But do we allow any room for black women as victims ourselves? In many comments overheard in public or read online, there’s usually an attitude of “what is she crying about,” or “girl, get over it,” “move on,” “let it go,” “It’s not that serious,” attached to stories about black women who are facing circumstances that may seem trivial to us but are overbearing to them, and deserve some ounce of sympathy.

It’s never good to portray yourself as a victim for the sake of pity but it’s also not healthy to not allow yourself to have weak moments. As much as we say we hate the “strong black woman” stereotype, we sometimes enforce it ourselves by not allowing any explanation for our circumstances other than “why did you let that happen to yourself.” Wallowing in sorrow with a “the world is against me” type attitude doesn’t do you any favors either, but it’s important to find a space somewhere in the middle where you don’t beat yourself or every other women up for moments of weakness without shifting to the other end of the spectrum and feeling like you’re on the verge of self-destruction.

I can remember talking to a woman about some issues I was having once while holding back tears, and as she talked to me about how I shouldn’t be ashamed to cry and asked why I was forcing myself not to, and telling me X, Y, and Z wasn’t my fault, all I could think was, I wish she would stop talking to me like some stay-at-home white mother crying in the middle of her living room surrounded by toys because she can’t clean up the house and cook dinner all before her husband comes home from work. In other words, I didn’t want to be seen as helpless and weak because that’s what crying and admission of feeling defeated meant to me.

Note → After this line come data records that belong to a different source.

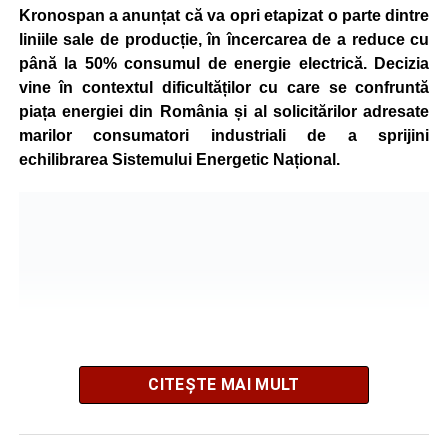
Kronospan a anunțat că va opri etapizat o parte dintre
liniile sale de producție, în încercarea de a reduce cu
până la 50% consumul de energie electrică. Decizia
vine în contextul dificultăților cu care se confruntă
piața energiei din România și al solicitărilor adresate
marilor consumatori industriali de a sprijini
echilibrarea Sistemului Energetic Național.
CITEȘTE MAI MULT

White women pretty much have that whole victim thing figured out quite well no matter what position they’re in in society and what circumstances they’re facing. While I don’t think black women want to be seen in that way by any means, I do think we have to cut ourselves a little slack because that’s they only way the rest of society will begin to. It’s also part of helping the rest of the world see that, yes our stories are that serious, and no, we can’t just move on. The world needs to recognize that we don’t bring every hardship in our lives on ourselves, and that we deserve compassion too, and I think that attitude shift has to start with us.

Do you think society allows black women to be victims? Do you think black women allow other black women to feel like victims? Should they?